▶ [PROBLEM DESCRIPTION]: Render every line of the listing below as a Markdown table with the columns Row and Text, numbering each row and skipping blank lines. Leave the pictures out of the table.

▶ [DATASET RECORDS]:
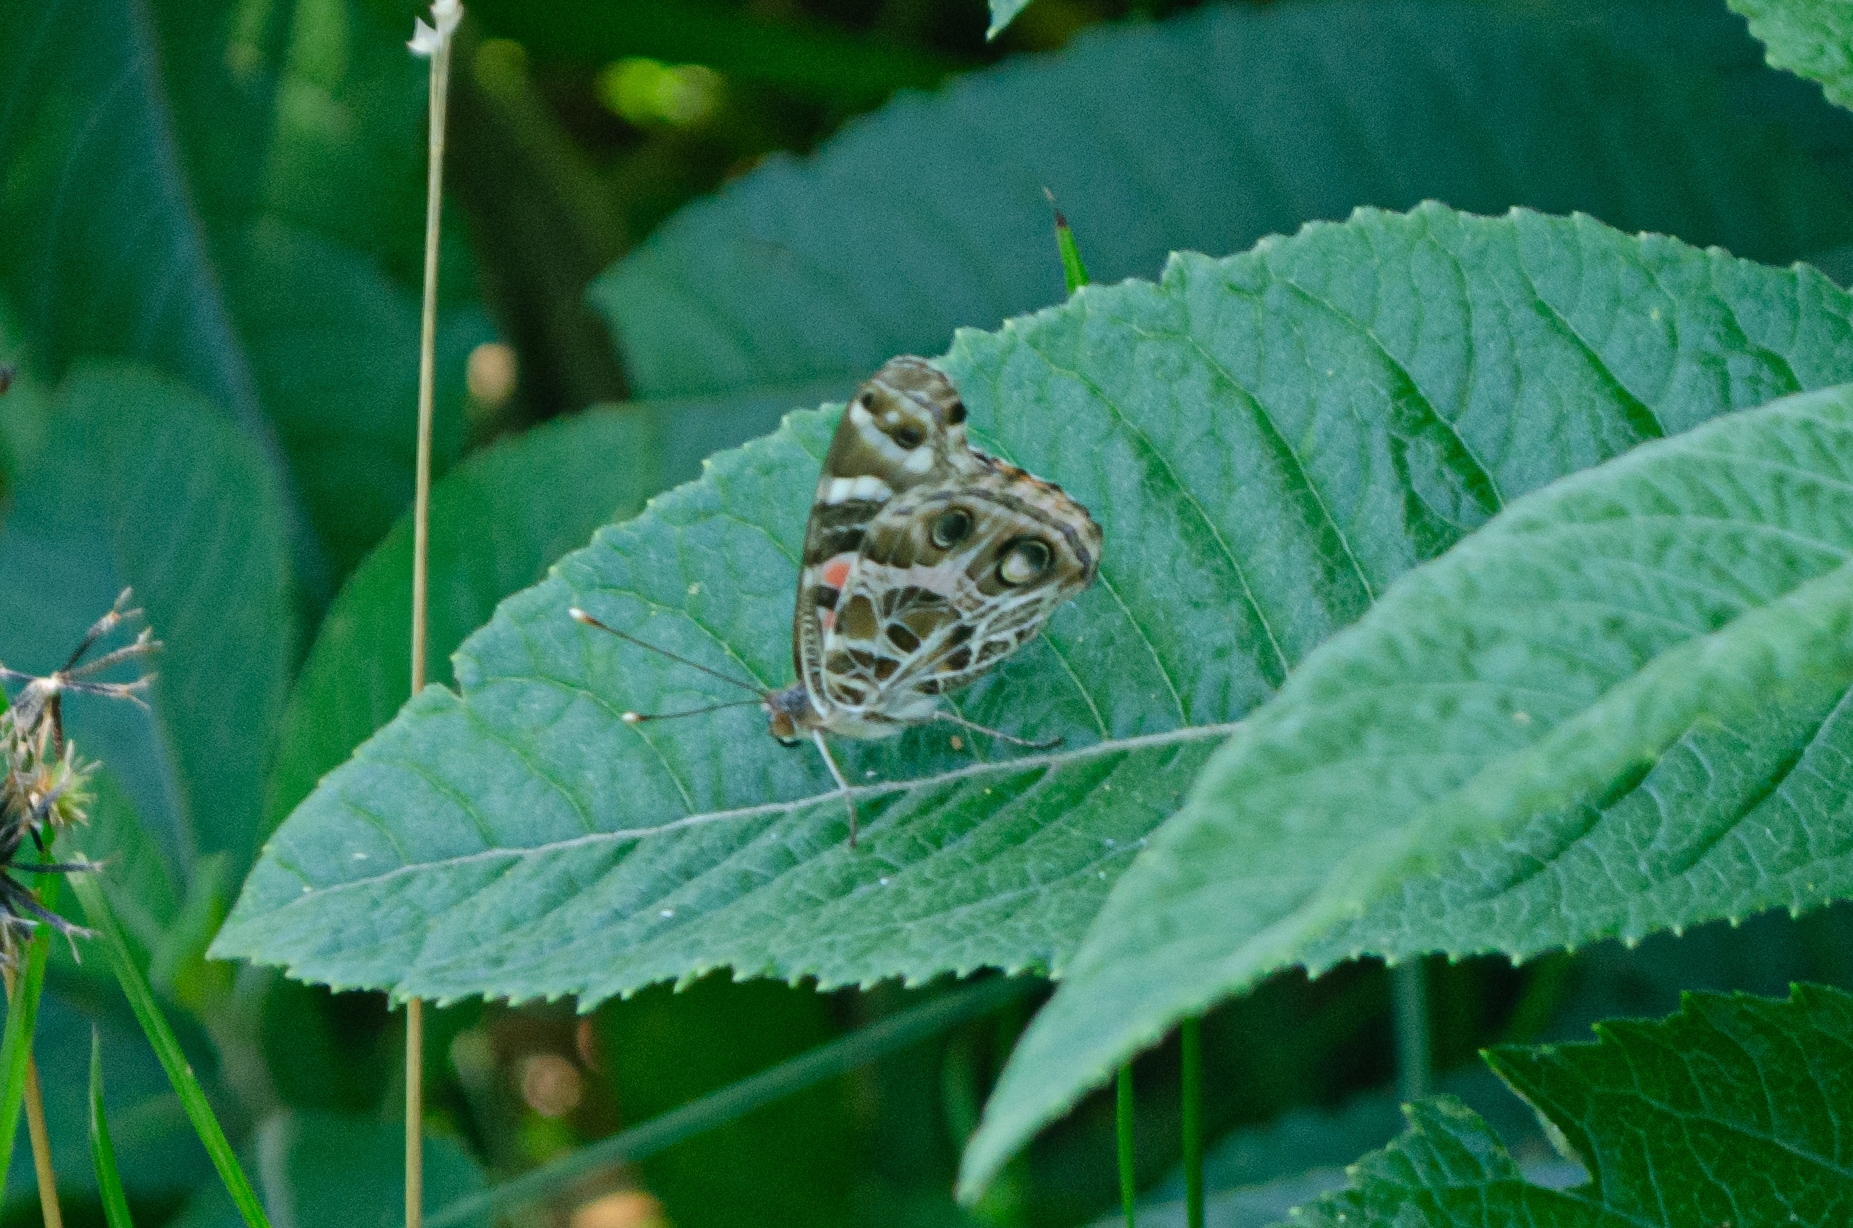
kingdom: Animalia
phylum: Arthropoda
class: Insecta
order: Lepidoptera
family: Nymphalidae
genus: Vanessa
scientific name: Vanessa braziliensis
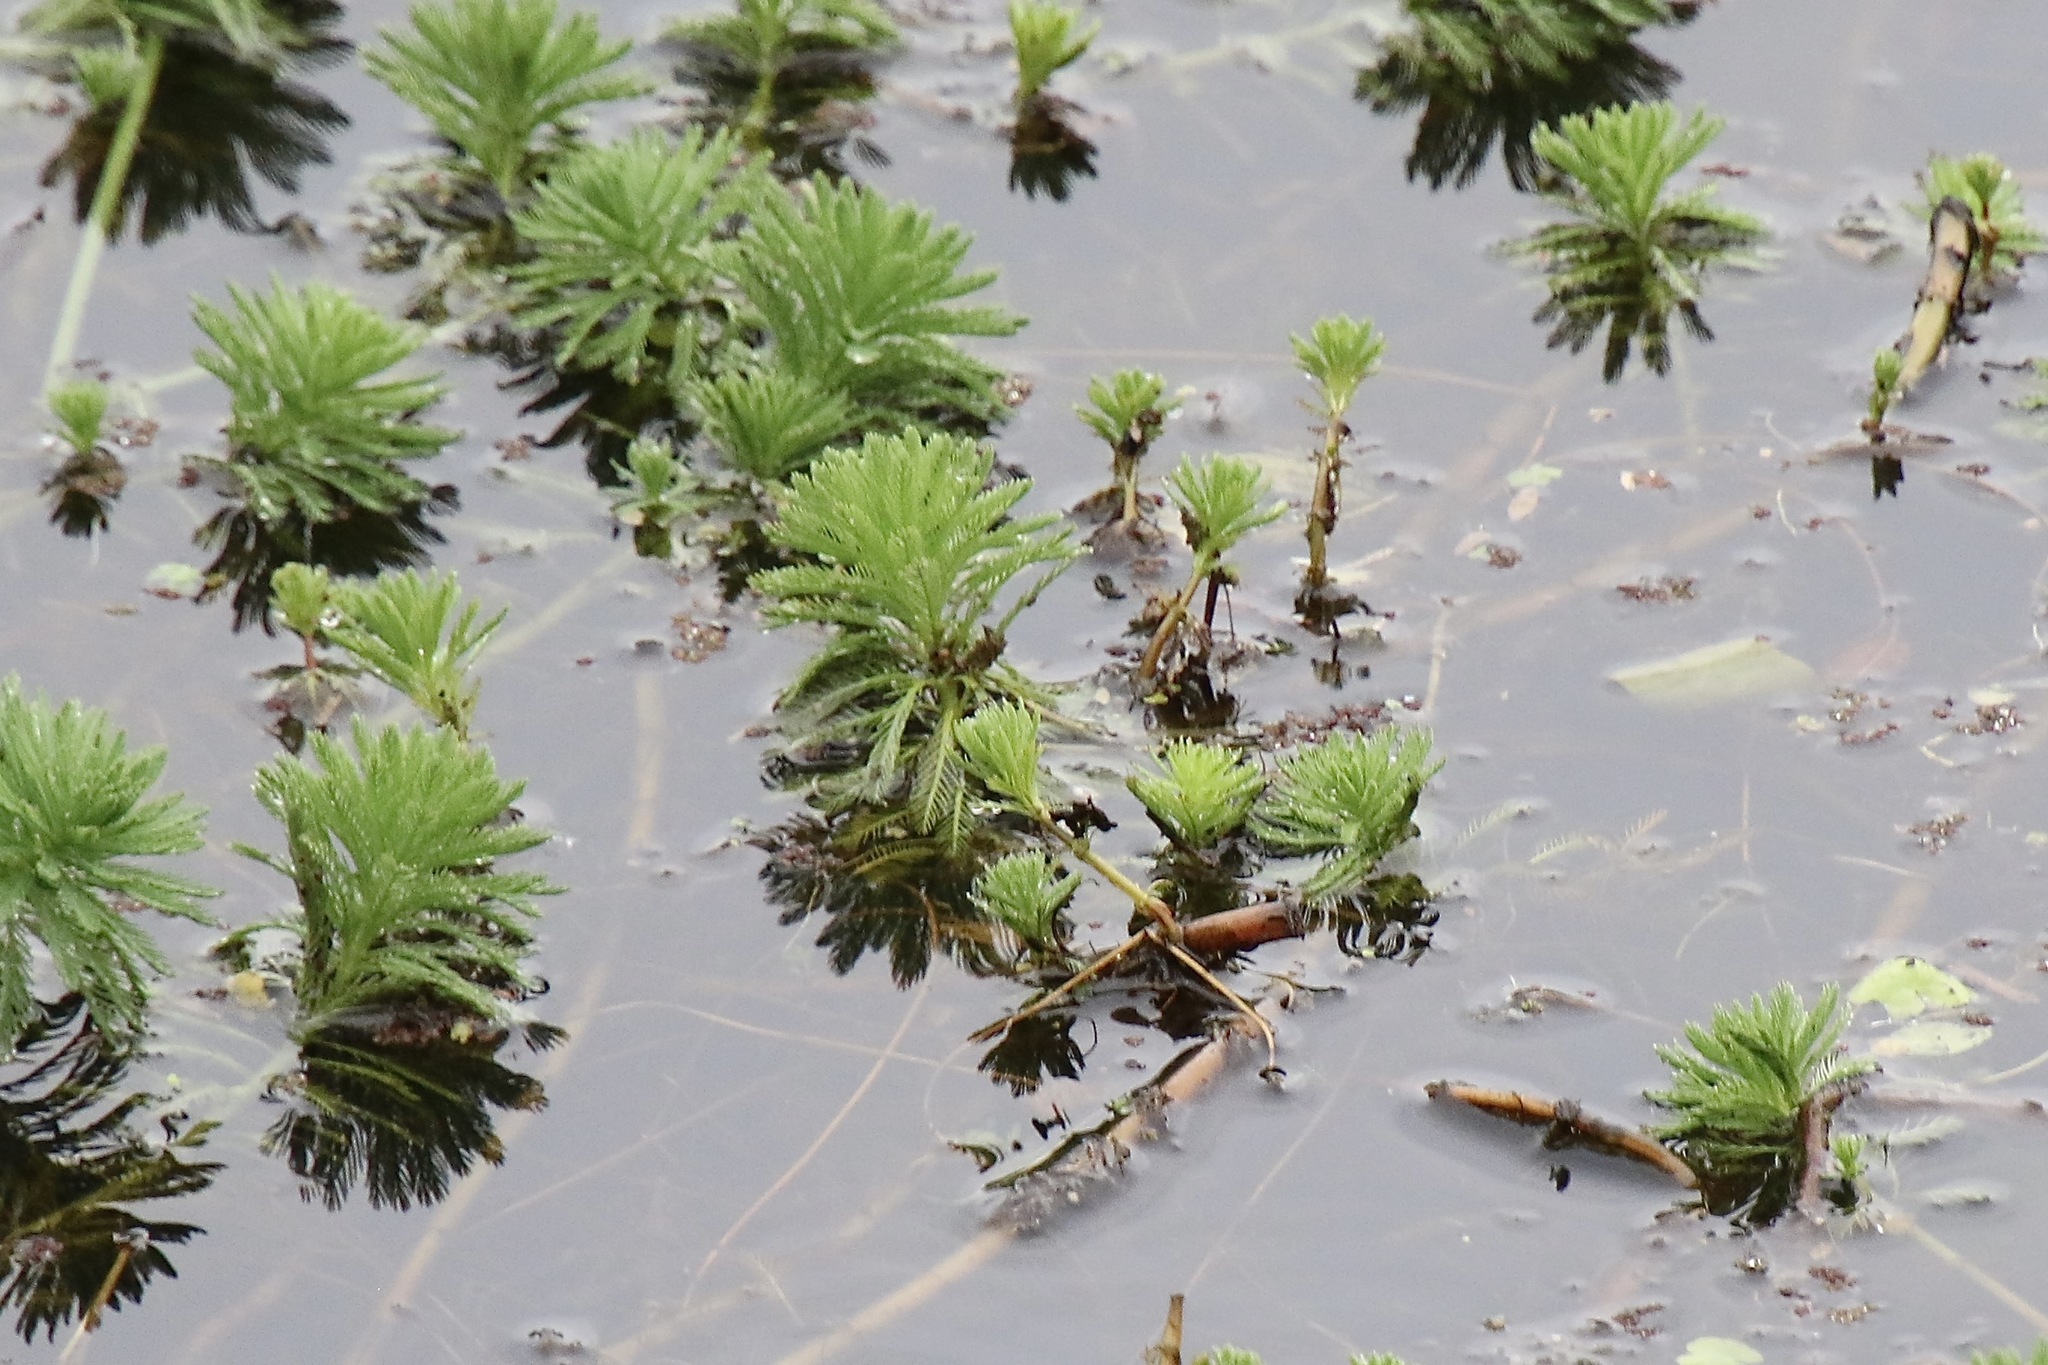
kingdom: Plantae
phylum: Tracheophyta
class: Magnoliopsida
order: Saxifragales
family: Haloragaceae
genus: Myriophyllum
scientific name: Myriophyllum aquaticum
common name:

▶ [RESULT FOR THIS EXERCISE]:
| Row | Text |
|---|---|
| 1 | kingdom: Animalia |
| 2 | phylum: Arthropoda |
| 3 | class: Insecta |
| 4 | order: Lepidoptera |
| 5 | family: Nymphalidae |
| 6 | genus: Vanessa |
| 7 | scientific name: Vanessa braziliensis |
| 8 | kingdom: Plantae |
| 9 | phylum: Tracheophyta |
| 10 | class: Magnoliopsida |
| 11 | order: Saxifragales |
| 12 | family: Haloragaceae |
| 13 | genus: Myriophyllum |
| 14 | scientific name: Myriophyllum aquaticum |
| 15 | common name: |